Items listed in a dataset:
.....
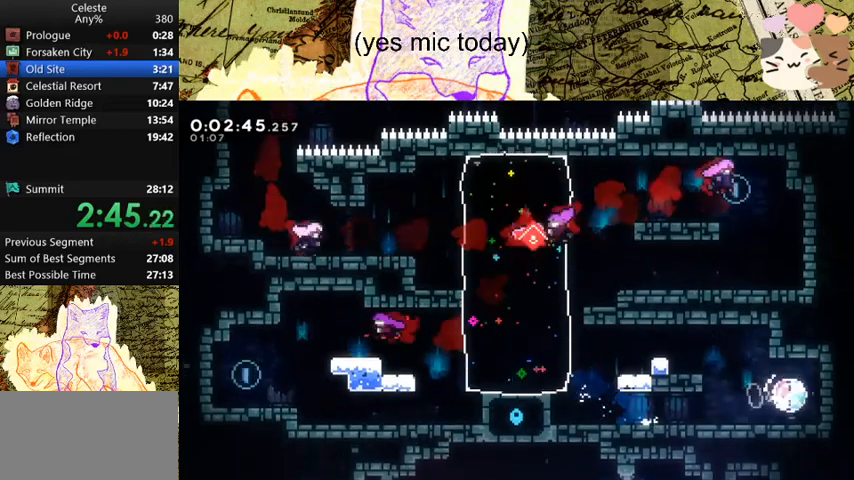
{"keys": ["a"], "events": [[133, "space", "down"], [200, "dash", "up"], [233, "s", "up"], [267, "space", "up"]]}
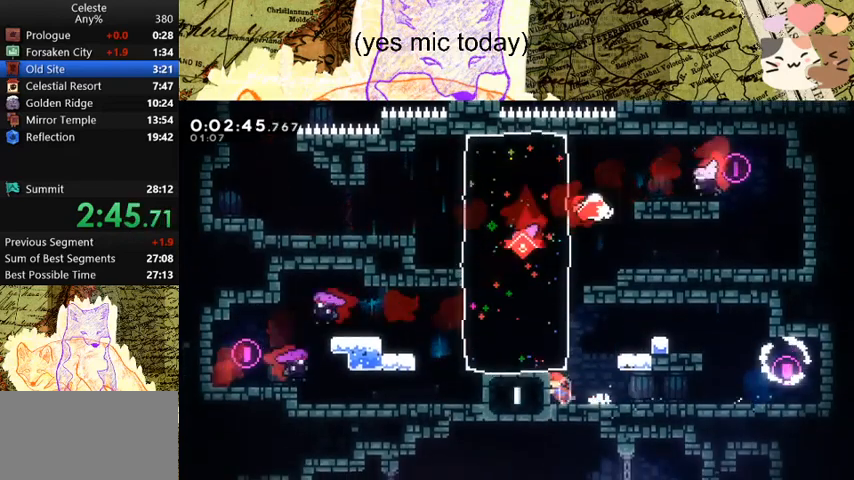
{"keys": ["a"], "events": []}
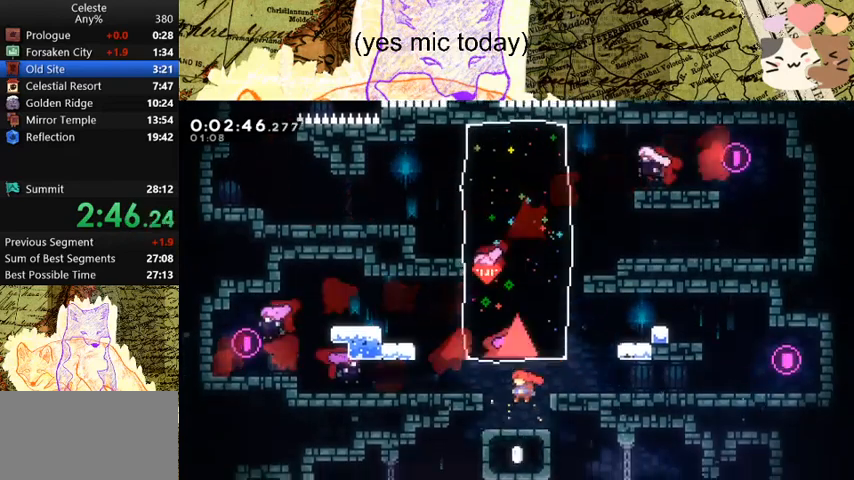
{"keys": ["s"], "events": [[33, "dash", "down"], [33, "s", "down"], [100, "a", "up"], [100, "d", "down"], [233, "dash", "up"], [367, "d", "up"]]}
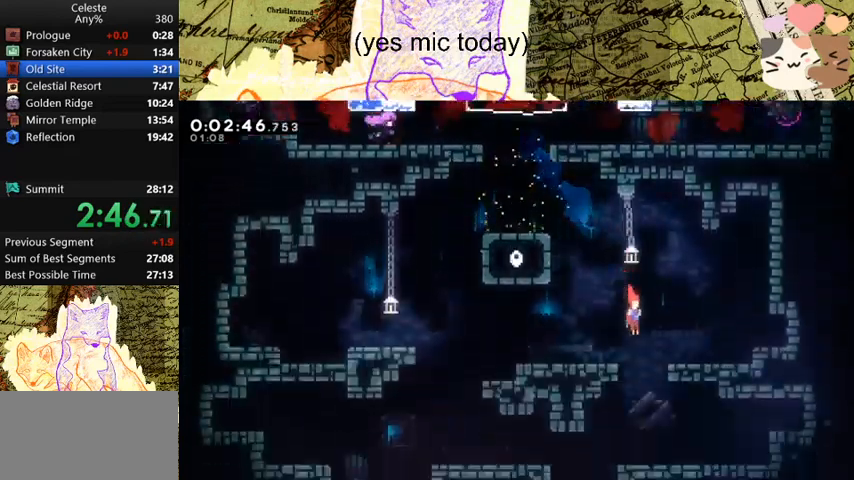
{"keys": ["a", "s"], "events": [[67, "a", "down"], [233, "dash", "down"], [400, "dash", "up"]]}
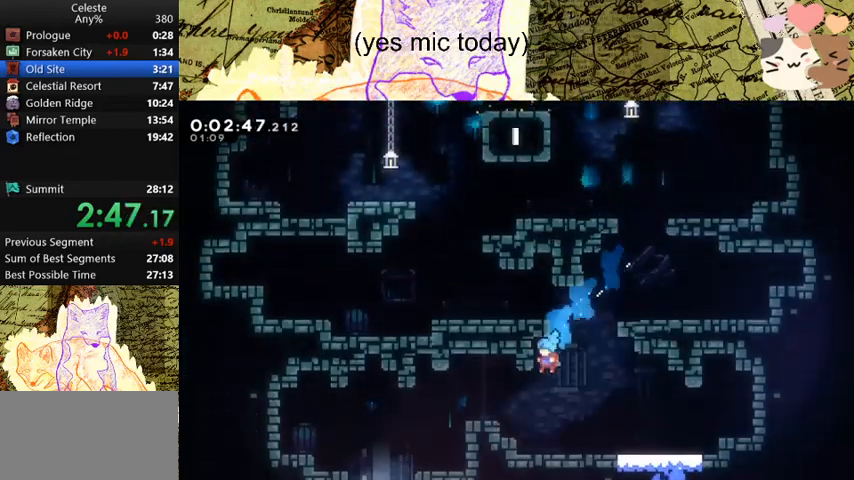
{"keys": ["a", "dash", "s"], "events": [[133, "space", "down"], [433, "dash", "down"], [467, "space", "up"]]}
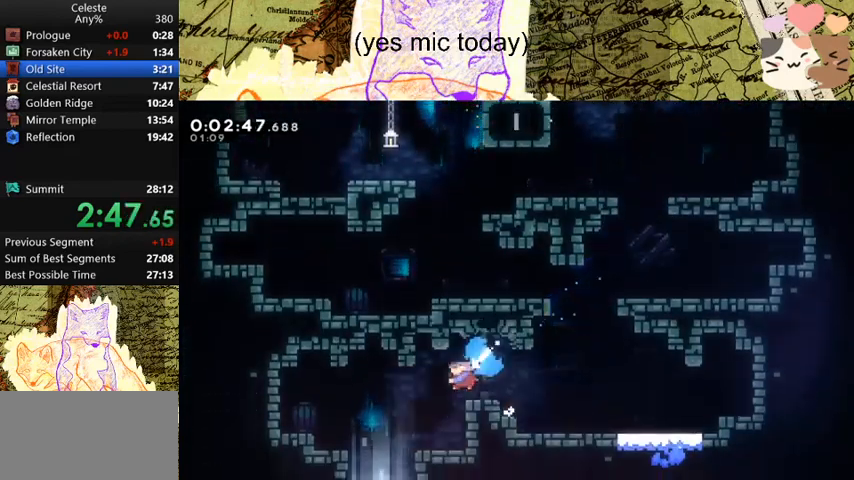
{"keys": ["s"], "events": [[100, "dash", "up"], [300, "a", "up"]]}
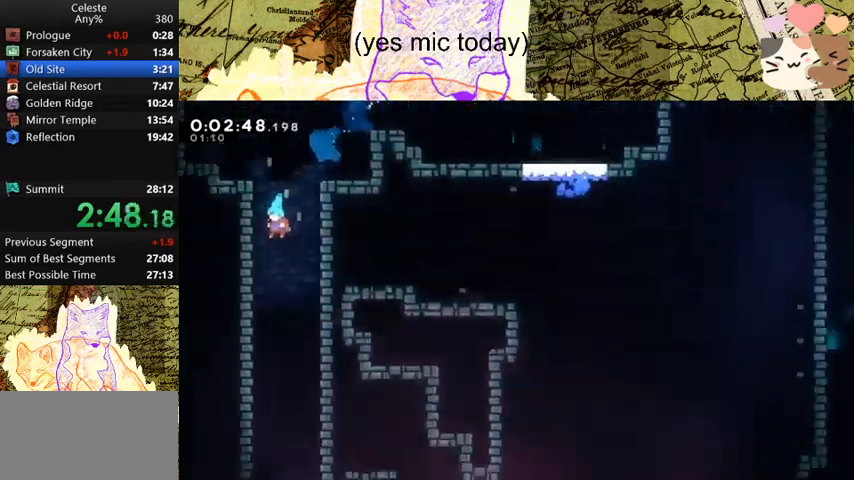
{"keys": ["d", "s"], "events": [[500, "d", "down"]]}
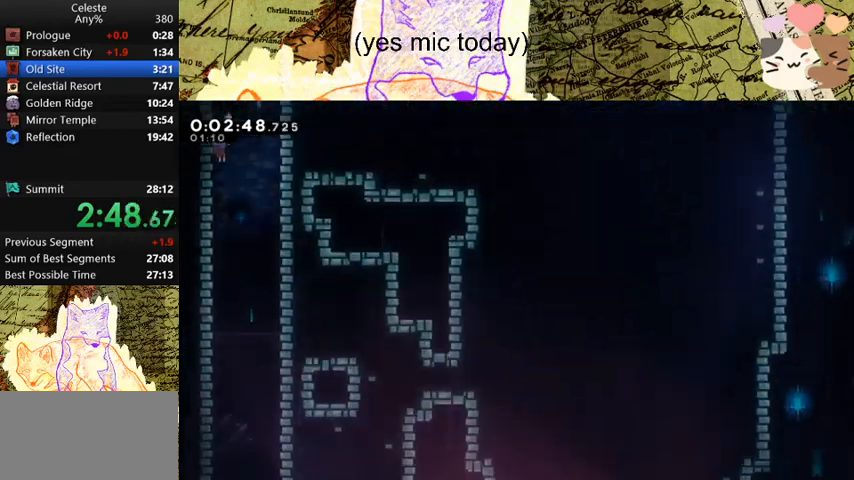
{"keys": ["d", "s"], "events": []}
.....
> **PROBLEM DETAILS**
Show me every line in the data above that includes "space".

> **TASK OUTPUT**
{"keys": ["a"], "events": [[133, "space", "down"], [200, "dash", "up"], [233, "s", "up"], [267, "space", "up"]]}
{"keys": ["a", "dash", "s"], "events": [[133, "space", "down"], [433, "dash", "down"], [467, "space", "up"]]}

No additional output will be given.